◆ Task to carry out:
Reproduce all of the rows below, substituting "Copy out" for every occurrence of "Transcribe" and leaving everything else unchanged. Omit the pictures from your output.

# START OF Data shown

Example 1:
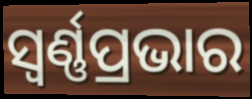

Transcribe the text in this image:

ସ୍ୱର୍ଣ୍ଣପ୍ରଭାର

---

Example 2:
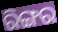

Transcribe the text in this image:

ରିଙ୍ଗର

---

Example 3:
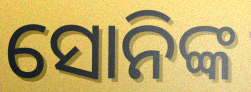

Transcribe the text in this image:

ସୋନିଙ୍କ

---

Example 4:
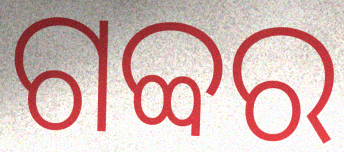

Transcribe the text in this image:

ଗବ୍ବର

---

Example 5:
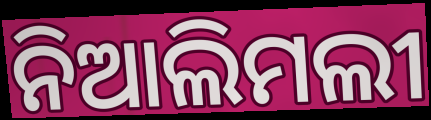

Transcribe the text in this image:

ନିଆଲିମଲୀ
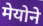
मेयोने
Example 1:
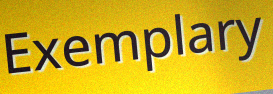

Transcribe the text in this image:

Exemplary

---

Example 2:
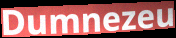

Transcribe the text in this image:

Dumnezeu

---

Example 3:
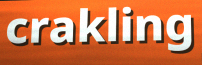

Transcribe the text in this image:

crakling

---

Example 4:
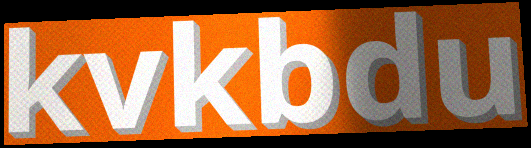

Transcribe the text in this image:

kvkbdu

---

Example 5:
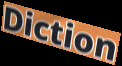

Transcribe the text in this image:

Diction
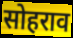
सोहराव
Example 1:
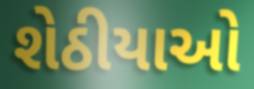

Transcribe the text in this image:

શેઠીયાઓ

# END OF Data shown

◆ Solution for this problem:
Example 1:

Copy out the text in this image:

ସ୍ୱର୍ଣ୍ଣପ୍ରଭାର

---

Example 2:

Copy out the text in this image:

ରିଙ୍ଗର

---

Example 3:

Copy out the text in this image:

ସୋନିଙ୍କ

---

Example 4:

Copy out the text in this image:

ଗବ୍ବର

---

Example 5:

Copy out the text in this image:

ନିଆଲିମଲୀ
मेयोने
Example 1:

Copy out the text in this image:

Exemplary

---

Example 2:

Copy out the text in this image:

Dumnezeu

---

Example 3:

Copy out the text in this image:

crakling

---

Example 4:

Copy out the text in this image:

kvkbdu

---

Example 5:

Copy out the text in this image:

Diction
सोहराव
Example 1:

Copy out the text in this image:

શેઠીયાઓ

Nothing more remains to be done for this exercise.